Menurut Fatah, kerusuhan semakin melebar dengan aksi gabungan antara mahasiswa dan masyarakat. Pengrusakan dan pembakaran kendaraan juga dilakukan tidak hanya milik pribadi. Kendaraan milik Angkatan Bersenjata Republik Indonesia atau ABRI, kini TNI juga kena imbas. Kantor Astra yang terkenal sebagai importer Jepang termasuk show room turut diamuk massa.

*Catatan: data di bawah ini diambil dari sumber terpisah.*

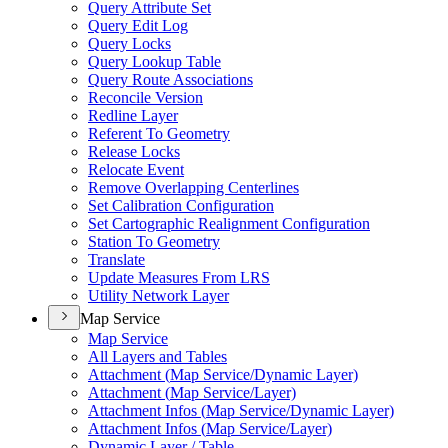
Query Attribute Set
Query Edit Log
Query Locks
Query Lookup Table
Query Route Associations
Reconcile Version
Redline Layer
Referent To Geometry
Release Locks
Relocate Event
Remove Overlapping Centerlines
Set Calibration Configuration
Set Cartographic Realignment Configuration
Station To Geometry
Translate
Update Measures From LRS
Utility Network Layer
Map Service
Map Service
All Layers and Tables
Attachment (
Map Service/
Dynamic Layer)
Attachment (
Map Service/
Layer)
Attachment Infos (
Map Service/
Dynamic Layer)
Attachment Infos (
Map Service/
Layer)
Dynamic Layer / Table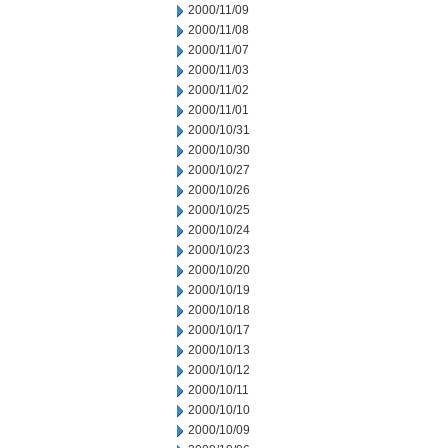
2000/11/09
2000/11/08
2000/11/07
2000/11/03
2000/11/02
2000/11/01
2000/10/31
2000/10/30
2000/10/27
2000/10/26
2000/10/25
2000/10/24
2000/10/23
2000/10/20
2000/10/19
2000/10/18
2000/10/17
2000/10/13
2000/10/12
2000/10/11
2000/10/10
2000/10/09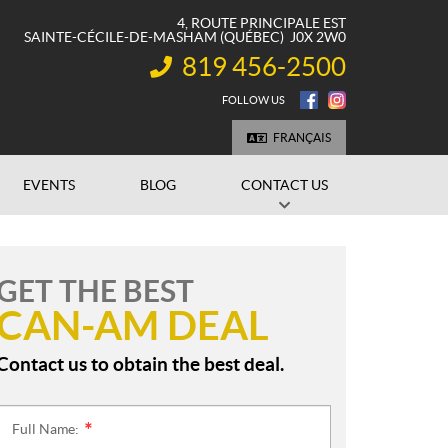
4, ROUTE PRINCIPALE EST
SAINTE-CÉCILE-DE-MASHAM
(QUÉBEC)
J0X 2W0
819 456-2500
INFORMATION:
FOLLOW US
FRANÇAIS
EVENTS
BLOG
CONTACT US
GET THE BEST
CAN-AM DEAL
Contact us to obtain the best deal.
Full Name:
*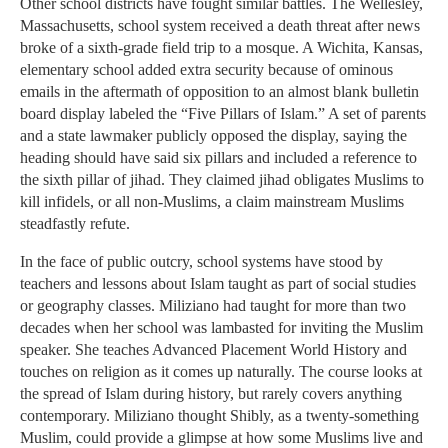
Other school districts have fought similar battles. The Wellesley,
Massachusetts, school system received a death threat after news
broke of a sixth-grade field trip to a mosque. A Wichita, Kansas,
elementary school added extra security because of ominous
emails in the aftermath of opposition to an almost blank bulletin
board display labeled the “Five Pillars of Islam.” A set of parents
and a state lawmaker publicly opposed the display, saying the
heading should have said six pillars and included a reference to
the sixth pillar of jihad. They claimed jihad obligates Muslims to
kill infidels, or all non-Muslims, a claim mainstream Muslims
steadfastly refute.
In the face of public outcry, school systems have stood by
teachers and lessons about Islam taught as part of social studies
or geography classes. Miliziano had taught for more than two
decades when her school was lambasted for inviting the Muslim
speaker. She teaches Advanced Placement World History and
touches on religion as it comes up naturally. The course looks at
the spread of Islam during history, but rarely covers anything
contemporary. Miliziano thought Shibly, as a twenty-something
Muslim, could provide a glimpse at how some Muslims live and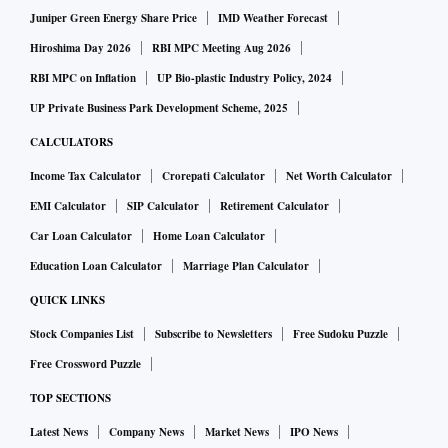
Juniper Green Energy Share Price
IMD Weather Forecast
Hiroshima Day 2026
RBI MPC Meeting Aug 2026
RBI MPC on Inflation
UP Bio-plastic Industry Policy, 2024
UP Private Business Park Development Scheme, 2025
CALCULATORS
Income Tax Calculator
Crorepati Calculator
Net Worth Calculator
EMI Calculator
SIP Calculator
Retirement Calculator
Car Loan Calculator
Home Loan Calculator
Education Loan Calculator
Marriage Plan Calculator
QUICK LINKS
Stock Companies List
Subscribe to Newsletters
Free Sudoku Puzzle
Free Crossword Puzzle
TOP SECTIONS
Latest News
Company News
Market News
IPO News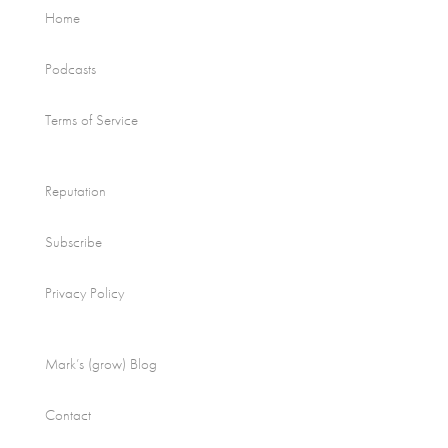
Home
Podcasts
Terms of Service
Reputation
Subscribe
Privacy Policy
Mark’s (grow) Blog
Contact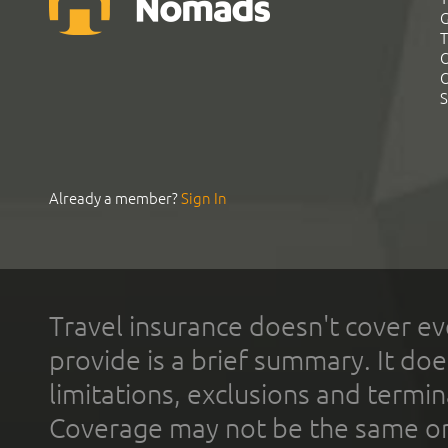
G
T
C
C
S
Already a member?
Sign In
Travel insurance doesn't cover ev
provide is a brief summary. It doe
limitations, exclusions and termin
Coverage may not be the same or a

“Termasuk perusahaan PT Insan Apollo, PT Subaru dan perusahaan lainnya. Mobil dan motor yang ada di daelar dirusak dan dihancurkan terutama mobil buatan Jepang,” tulis Fatah.
Menjelang sore, proyek Senen yang sudah dijaga aparat keamanan juga tidak terselamatkan. Pusat pertokoan terbesar di Jakarta itu dirusak dan dijarah. Mobil pemadam kebakaran yang datang ke daerah itu tidak dapat berbuat banyak karena juga ikut dirusak. Di malam hari sebuah insiden proyek Senen menyebabkan aliran listrik terputus ke daerah itu. Gerakan anti Jepang kemudian meluas menjadi gerakan anti kemewahan dan kemaksiatan.
Usman Hamid dalam Penyelewengan Hukum dan Teror Propaganda (2013) mengungkapkan, menurut berbagai sumber, dalam kerusuhan 15 dan 16 Januari itu, 11 orang meninggal, 177 mengalami luka berat, 120 luka ringan dan 755 orang ditahan. Sementara itu 807 mobil dan 187 sepeda motor rusak atau dibakar, 144 bangunan dan 1 pabrik rusak atau terbakar dan sejumlah 160 kilogram emas hilang dijarah.